À la française
Si vous voulez ne rien perdre de l’actualité cette semaine, on vous conseille de camper sur le Champ-de-Mars à Paris. Demain mercredi, la Sopexa organise au 1er étage de la Tour Eiffel, le lancement de l’opération « L’apéritif à la française », à laquelle participera Hervé Gaymard. Je ne sais pas encore avec précision ce qu’est un apéritif à la française vu par Sopexa, mais il y a du travail, c’est certain. Car pour l’instant, la liqueur anisée est fabriquée avec de la badiane chinoise, les pistaches sont turques ou iraniennes, les chips hollandaises et les olives espagnoles.

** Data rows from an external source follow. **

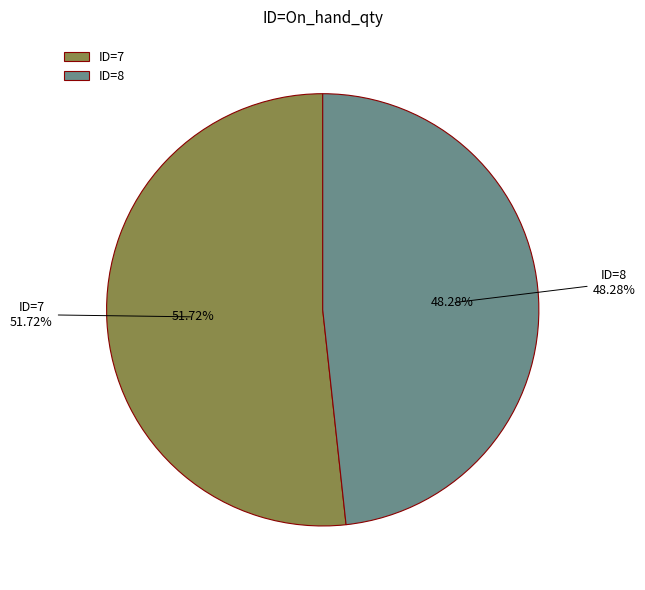

Rank the categories by value from lowest to highest.

8, 7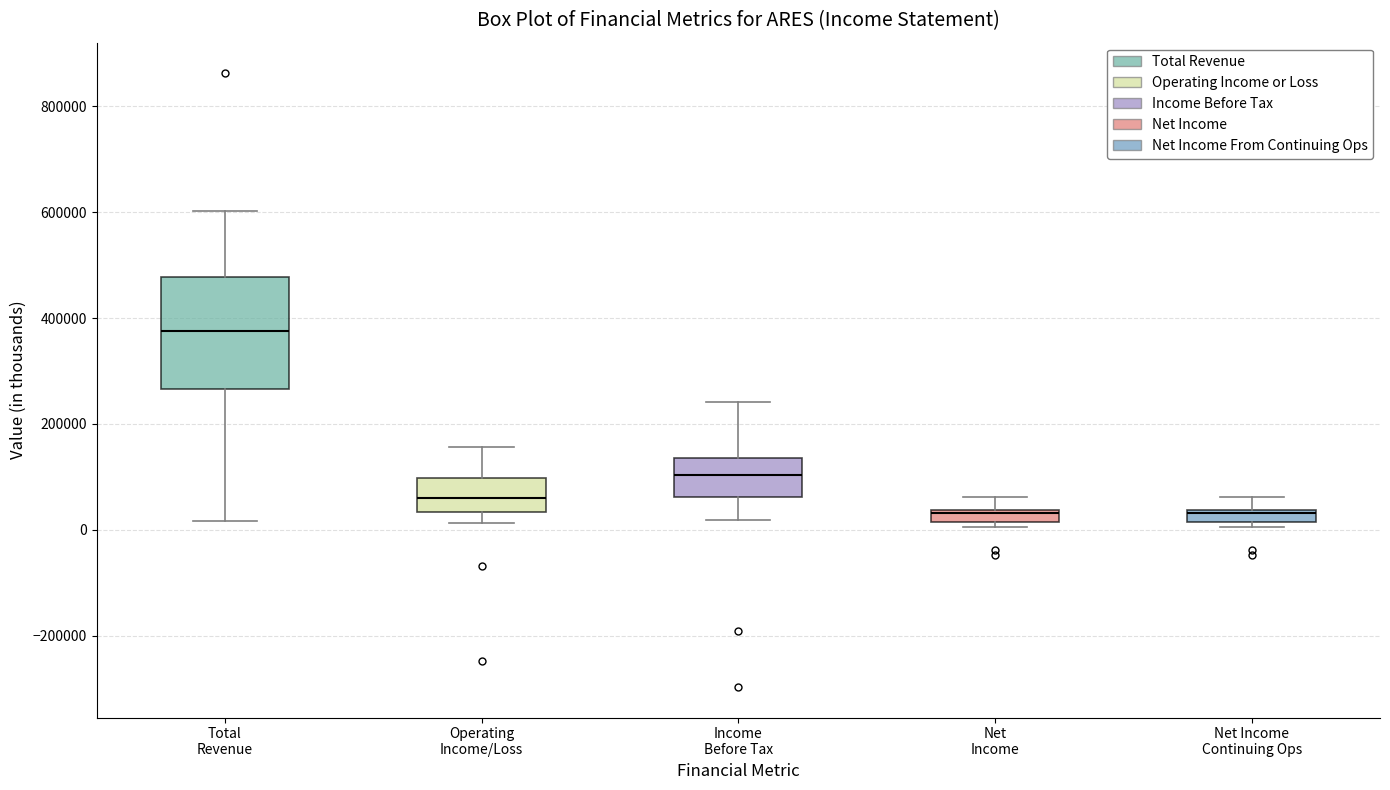

Which box is the tallest, from its lower edge to its upper edge?

Total Revenue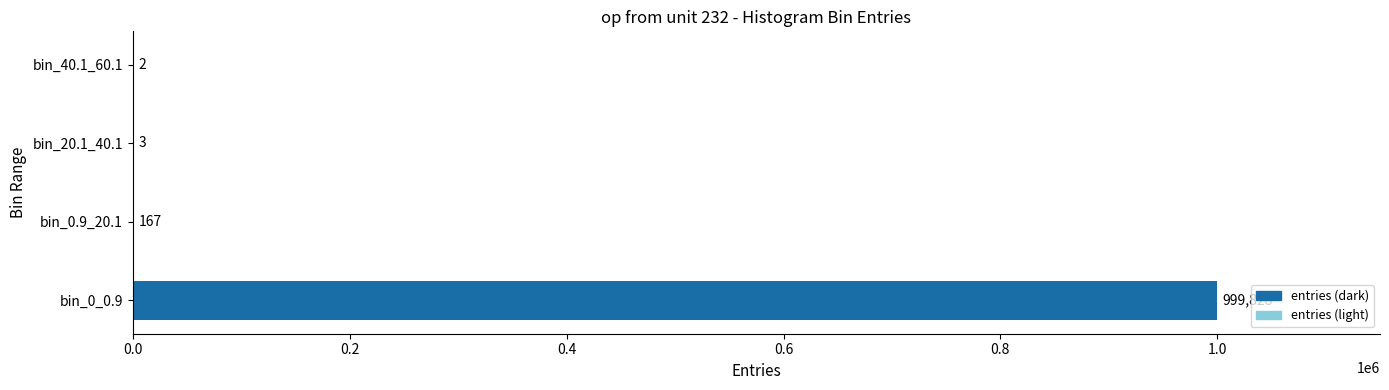

What is the change in value from bin_0.9_20.1 to bin_40.1_60.1?

-165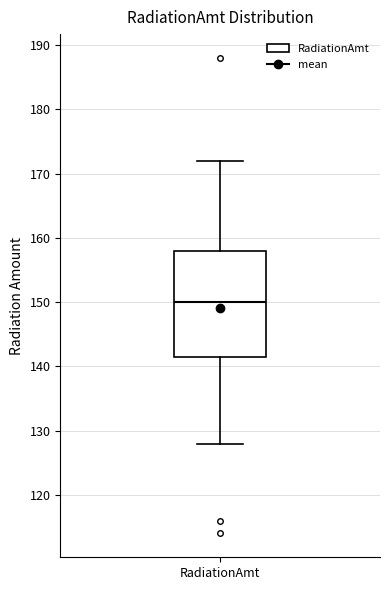

Where does the lower whisker of the box for RadiationAmt end on the y-axis? The values are not printed on the chart, so give them approximately, as read against the axis.

128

Va-t-on se remettre au vieux Byrrh, au Chambéry-fraise à l’eau de Selz, à la Suze, au kir du chanoine, en grignotant des crapiaux ou des couennes confites ? C’est au moment que tout semble fini que la civilisation reprend le dessus…
Jeudi 13 mai, on quitte les hauteurs pour le plancher des vaches. L’esplanade sera occupée par une manifestation – dites plutôt : un « événement», organisé par la FNSEA, Jeunes agriculteurs et la Fédération nationale bovine. Sur le thème : non aux accords avec le Mercosur qui auraient pour conséquence une entrée massive de viande brésilienne. On parle de 200 000 tonnes en plus des contingents habituels de Hilton Beef.
Les responsables de la FNB, qui ont pris l’initiative de cette action à laquelle se sont jointes ensuite les deux centrales, souhaitent montrer à l’opinion publique (rien de tel qu’une dégustation gratuite de grillades pour parler avec les consommateurs…) que la viande produite là-bas ne peut l’être qu’au prix de lourds sacrifices sur l’environnement. On sait par exemple que, cette année encore, le Brésil va déforester 1,8 Mha de la forêt amazonienne pour planter du soja et nourrir du bétail. Cette réutilisation offensive des arguments écologiques entre dans une nouvelle dialectique des représentants de l’élevage, et singulièrement du troupeau allaitant, en faveur d’une sorte de « viande à la française. » Ils entendent, en effet, utiliser à fond les arguments longuement (et chèrement) capitalisés ces dernières années sur la traçabilité, la naturalité et la qualité spécifiques des viandes produites à partir des troupeaux spécialisés. Et si ceux-ci sont plus présents en France que partout ailleurs en Europe, ce n’est la faute de personne. Même pas de ceux qui souhaiteraient imposer l’étiquetage d’une « origine UE », de préférence aux mentions nationales.